Historie

Grafkelder 2

Bij de opgraving in 2016 was de plek van de grafkelder snel gevonden. De grafkelder werd voorzichtig van zijn inhoud ontdaan om de botten en het restant van het omhulsel van de loden kist niet te beschadigen. Na twee en een halve dag graven en blootleggen was de grafkelder geheel leeg en waren de botten voor onderzoek in de kerk op tafels gelegd. Van de botten is het niet gelukt om er een geraamte van te maken, maar dat is niet zo verwonderlijk.

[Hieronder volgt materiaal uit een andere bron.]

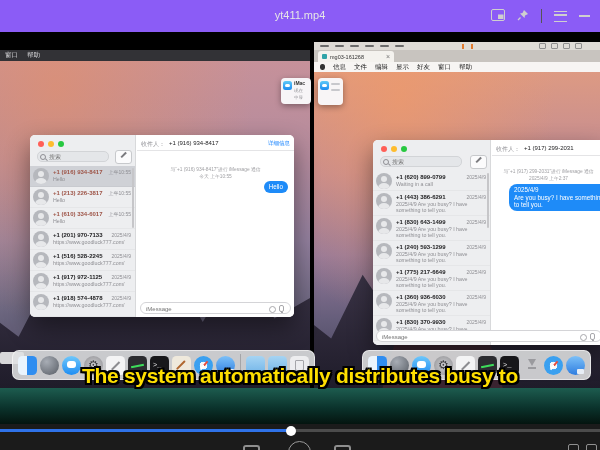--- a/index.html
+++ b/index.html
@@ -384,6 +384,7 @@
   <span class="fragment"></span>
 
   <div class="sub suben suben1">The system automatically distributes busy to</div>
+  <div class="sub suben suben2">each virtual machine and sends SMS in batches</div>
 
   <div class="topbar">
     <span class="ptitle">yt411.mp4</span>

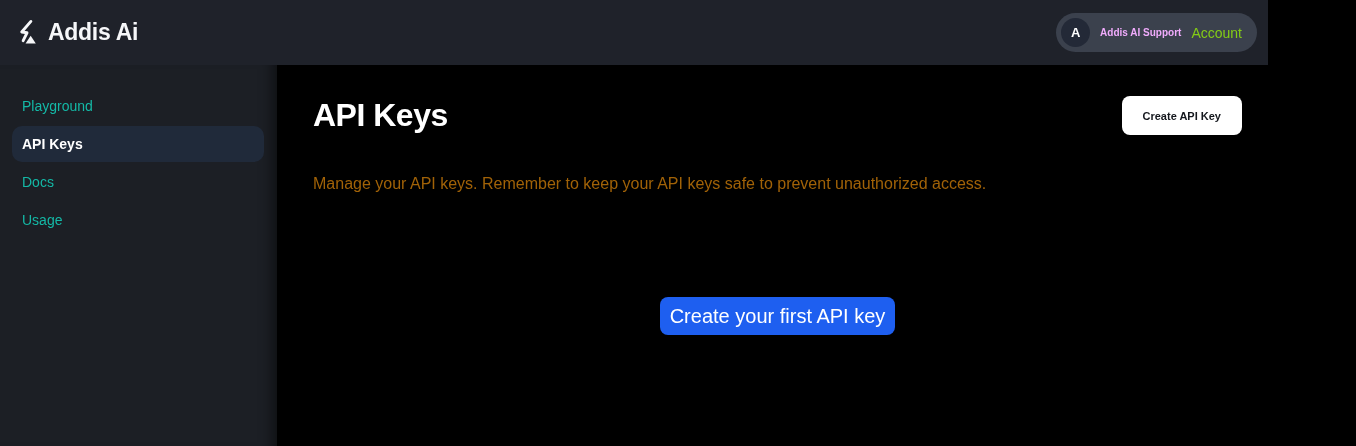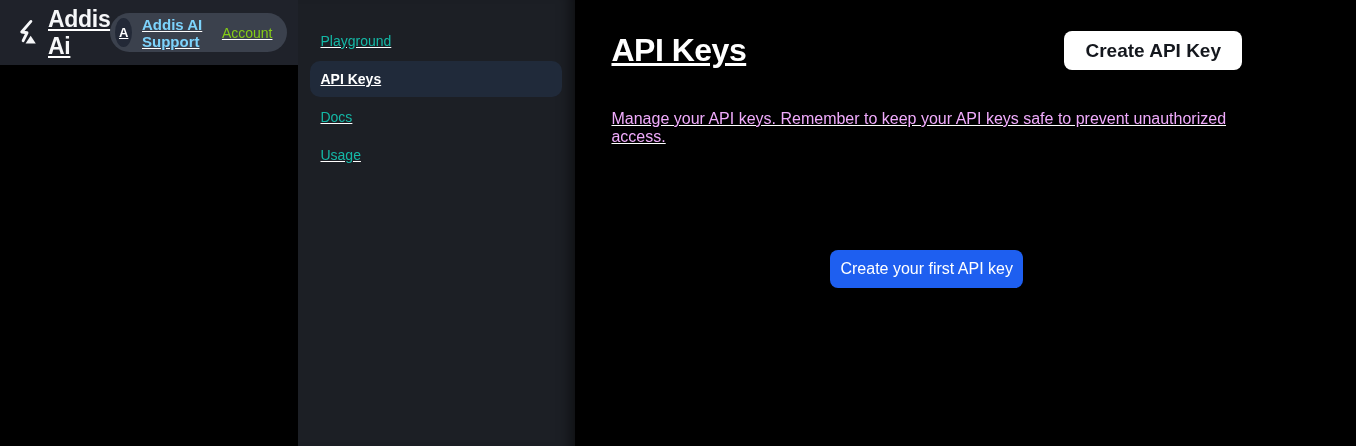--- a/index.html
+++ b/index.html
@@ -10,7 +10,7 @@
     overflow: hidden;
     color: #fff;
   }
-  .app { width: 1268px; height: 446px; display: flex; flex-direction: row; text-decoration: underline; }
+  .app { width: 1268px; height: 446px; display: flex; flex-direction: column; }
 
   
   .topbar {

Op de tekening voor de kerk van 1862 is te zien dat het praalgraf voor de helft in de kerk en voor de andere helft in het koor zou staan en dat men er omheen zou kunnen lopen. Waarom de grafkelder toen veranderd is, is niet bekend, maar de grafkelder is gesloopt en vervolgens is er een grafkelder gebouwd tegen de oostmuur van het koor. Het praalgraf paste toen helemaal in het koor. Toen hebben ze het beeld ook gedraaid zodat Reinout van Brederode de kerk in keek, maar het mooi afgewerkte kussen uit beeld raakte. Door de bouw van de grafkelder is alle inhoud tijdelijk ergens anders gestald tot de grafkelder weer in gebruik genomen kon worden. Of alle botten toen ook teruggelegd zijn en of er geen andere botten in de grafkelder gelegd zijn is niet bekend. Bij de sloop van de kerk in 1965 zijn er volgens een oud-medewerker van het sloopbedrijf allerlei gevonden botten in de grafkelder gegooid. Van acht personen is DNA-materiaal afgenomen en daarvan was 4 man en 4 vrouw. Men heeft ook kunnen vaststellen dat er een gezin bij was: man, vrouw en 2 dochters. Gekeken is of er verwantschap was met Willem van Brederode waar het DNA van bekend is. Dat is niet aangetoond. Wie in de grafkelder liggen is dus onbekend. Het gezin zou kunnen zijn: Reinout van Brederode en Petronella d’Hinjosa en hun twee dochters, maar het zou ook zijn vader Lancelot van Brederode en Adriana Blois van Treslong en 2 dochters kunnen zijn en misschien nog wel een ander gezin.